The Apple legacy is already complete, at least in the minds of millions worldwide, but CEO Tim Cook continues to live as an example for what he wants to best represent the company.

Is it tech? Innovation? Stock price? Nope.

It’s health and an environmentally friendly footprint.

Since Cook took over for Steve Jobs, the company has become more valuable than ever, with products including the Apple Watch, AirPods, the iPad and more. 

Cook very much leads the health and fitness aspects.

His Cupertino, Calif., company is a “green” zone anyway. Cook, already a fitness devotee, has embraced the culture.

­Since the pandemic took hold, 85% of Apple Park’s 12,000 employees now work remotely, but Cook, according to an Outside magazine story, regularly works from his office on his beloved campus.

“You would see people riding bikes from one meet­ing to another,” Cook told the magazine. “You would see people running. It’s a two-and-a-half-mile track around the place, so put in a couple of laps and you’ve got a good workout for the day.”

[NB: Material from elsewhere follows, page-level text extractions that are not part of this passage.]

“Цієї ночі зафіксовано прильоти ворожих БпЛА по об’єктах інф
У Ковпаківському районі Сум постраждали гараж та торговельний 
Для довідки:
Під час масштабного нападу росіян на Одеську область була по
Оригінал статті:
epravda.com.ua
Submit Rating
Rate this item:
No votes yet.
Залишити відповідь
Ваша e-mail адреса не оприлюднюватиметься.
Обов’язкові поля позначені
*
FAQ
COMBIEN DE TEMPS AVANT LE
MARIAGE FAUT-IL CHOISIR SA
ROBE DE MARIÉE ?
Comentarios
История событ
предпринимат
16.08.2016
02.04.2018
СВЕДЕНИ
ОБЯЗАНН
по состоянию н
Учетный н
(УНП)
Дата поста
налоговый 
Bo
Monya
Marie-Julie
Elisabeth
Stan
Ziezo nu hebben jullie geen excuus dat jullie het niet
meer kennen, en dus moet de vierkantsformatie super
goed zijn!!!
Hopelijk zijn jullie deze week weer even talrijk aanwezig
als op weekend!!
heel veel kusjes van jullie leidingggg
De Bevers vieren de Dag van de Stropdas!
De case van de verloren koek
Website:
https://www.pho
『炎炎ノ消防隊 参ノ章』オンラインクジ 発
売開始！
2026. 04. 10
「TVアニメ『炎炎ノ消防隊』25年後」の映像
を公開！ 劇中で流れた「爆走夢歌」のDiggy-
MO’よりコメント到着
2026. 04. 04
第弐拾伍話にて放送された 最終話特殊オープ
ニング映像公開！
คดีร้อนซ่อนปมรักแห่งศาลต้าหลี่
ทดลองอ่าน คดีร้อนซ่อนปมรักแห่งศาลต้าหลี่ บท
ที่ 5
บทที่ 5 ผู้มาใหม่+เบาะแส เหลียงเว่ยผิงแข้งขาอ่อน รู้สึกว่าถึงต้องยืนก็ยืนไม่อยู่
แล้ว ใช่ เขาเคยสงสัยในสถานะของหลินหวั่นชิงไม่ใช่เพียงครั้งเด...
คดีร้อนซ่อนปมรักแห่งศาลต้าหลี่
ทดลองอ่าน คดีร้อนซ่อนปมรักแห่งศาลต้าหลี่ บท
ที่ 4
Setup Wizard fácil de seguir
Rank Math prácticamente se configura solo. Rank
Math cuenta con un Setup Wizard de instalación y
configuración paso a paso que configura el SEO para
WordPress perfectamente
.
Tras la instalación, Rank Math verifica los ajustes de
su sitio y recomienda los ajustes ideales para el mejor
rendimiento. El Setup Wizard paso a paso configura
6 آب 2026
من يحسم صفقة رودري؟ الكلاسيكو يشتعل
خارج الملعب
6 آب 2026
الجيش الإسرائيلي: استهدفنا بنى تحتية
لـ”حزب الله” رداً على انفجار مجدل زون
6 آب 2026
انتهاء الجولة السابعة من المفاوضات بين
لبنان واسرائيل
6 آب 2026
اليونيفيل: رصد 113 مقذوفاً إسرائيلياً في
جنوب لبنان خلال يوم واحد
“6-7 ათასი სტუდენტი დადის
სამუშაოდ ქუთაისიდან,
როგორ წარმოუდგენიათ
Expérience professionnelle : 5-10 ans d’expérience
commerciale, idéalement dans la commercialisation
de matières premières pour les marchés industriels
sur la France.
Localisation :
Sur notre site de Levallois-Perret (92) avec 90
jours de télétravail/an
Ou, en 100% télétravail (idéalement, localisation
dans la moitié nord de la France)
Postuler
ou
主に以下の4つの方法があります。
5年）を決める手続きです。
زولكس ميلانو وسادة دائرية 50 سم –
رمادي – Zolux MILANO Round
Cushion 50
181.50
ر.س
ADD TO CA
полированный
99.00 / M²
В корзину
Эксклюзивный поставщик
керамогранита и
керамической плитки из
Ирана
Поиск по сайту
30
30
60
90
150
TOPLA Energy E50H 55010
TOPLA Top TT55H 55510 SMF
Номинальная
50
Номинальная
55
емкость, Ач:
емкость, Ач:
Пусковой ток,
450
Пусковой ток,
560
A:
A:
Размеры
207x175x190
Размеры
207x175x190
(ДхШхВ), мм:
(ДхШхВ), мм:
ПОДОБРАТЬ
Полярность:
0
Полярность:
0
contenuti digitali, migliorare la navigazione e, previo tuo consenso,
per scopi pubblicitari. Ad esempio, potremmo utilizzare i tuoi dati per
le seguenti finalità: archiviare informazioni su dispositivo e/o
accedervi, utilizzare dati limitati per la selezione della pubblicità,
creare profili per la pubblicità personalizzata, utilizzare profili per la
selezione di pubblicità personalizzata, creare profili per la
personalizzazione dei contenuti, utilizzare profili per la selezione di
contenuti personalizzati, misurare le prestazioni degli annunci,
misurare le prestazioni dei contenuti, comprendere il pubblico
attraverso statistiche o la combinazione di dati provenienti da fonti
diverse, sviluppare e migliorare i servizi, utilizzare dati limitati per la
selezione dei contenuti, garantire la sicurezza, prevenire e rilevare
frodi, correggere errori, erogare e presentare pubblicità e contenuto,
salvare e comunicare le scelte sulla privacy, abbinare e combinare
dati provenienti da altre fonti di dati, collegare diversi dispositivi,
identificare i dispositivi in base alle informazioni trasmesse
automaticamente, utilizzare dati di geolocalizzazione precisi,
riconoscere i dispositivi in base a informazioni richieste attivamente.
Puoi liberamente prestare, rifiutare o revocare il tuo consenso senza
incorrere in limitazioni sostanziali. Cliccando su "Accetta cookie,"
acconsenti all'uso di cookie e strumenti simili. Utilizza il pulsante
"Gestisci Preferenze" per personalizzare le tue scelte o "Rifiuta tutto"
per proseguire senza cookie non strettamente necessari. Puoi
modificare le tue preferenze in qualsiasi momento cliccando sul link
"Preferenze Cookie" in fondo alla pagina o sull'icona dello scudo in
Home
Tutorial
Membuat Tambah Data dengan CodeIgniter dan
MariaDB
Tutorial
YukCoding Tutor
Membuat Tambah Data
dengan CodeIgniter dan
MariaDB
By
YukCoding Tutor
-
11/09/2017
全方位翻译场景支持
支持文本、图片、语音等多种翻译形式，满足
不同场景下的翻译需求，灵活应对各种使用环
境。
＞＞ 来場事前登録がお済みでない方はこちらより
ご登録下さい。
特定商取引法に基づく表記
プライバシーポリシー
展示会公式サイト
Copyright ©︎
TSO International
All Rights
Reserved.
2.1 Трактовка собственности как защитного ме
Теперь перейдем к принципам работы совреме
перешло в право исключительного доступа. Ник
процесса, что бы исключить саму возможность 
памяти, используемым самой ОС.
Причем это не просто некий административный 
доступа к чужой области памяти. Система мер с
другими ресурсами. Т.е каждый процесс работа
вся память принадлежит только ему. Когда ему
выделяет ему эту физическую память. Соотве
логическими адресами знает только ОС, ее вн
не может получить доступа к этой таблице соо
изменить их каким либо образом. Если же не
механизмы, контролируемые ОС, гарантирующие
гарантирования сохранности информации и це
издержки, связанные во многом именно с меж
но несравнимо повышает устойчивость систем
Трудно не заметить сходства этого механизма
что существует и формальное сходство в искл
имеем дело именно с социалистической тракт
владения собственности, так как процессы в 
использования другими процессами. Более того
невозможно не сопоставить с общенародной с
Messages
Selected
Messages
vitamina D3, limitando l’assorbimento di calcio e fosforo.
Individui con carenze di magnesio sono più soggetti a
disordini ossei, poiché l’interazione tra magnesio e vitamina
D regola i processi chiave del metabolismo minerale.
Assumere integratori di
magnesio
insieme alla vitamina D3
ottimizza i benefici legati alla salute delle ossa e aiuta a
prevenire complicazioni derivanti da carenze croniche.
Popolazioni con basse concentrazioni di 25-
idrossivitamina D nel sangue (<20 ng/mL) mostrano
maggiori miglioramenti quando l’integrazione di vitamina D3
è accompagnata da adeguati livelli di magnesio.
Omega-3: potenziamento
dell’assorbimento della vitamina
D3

So Apple Watch customers are putting their health where their wrists are.

According to the Pew Research Center, about 20% in the U.S. use a smartwatch or fitness tracker. A year ago, the Watch made up about 50% of the global smartwatch market.

There are drawbacks, though.

Last September, Mayo Clinic published a study that revealed the “alerts” from the watches caused unnecessary alarm.

From the study of 264 people who went to the hospital because of smartwatch warnings, 30 (11.4%) patients needed medical supervision, including 6 of 41 (15%) patients who received an explicit alert.”

So more than 88% of the hospital visits were virtually unwarranted.

But maybe it’s better safe than sorry; fitness has proved good for the customer and certainly good for business.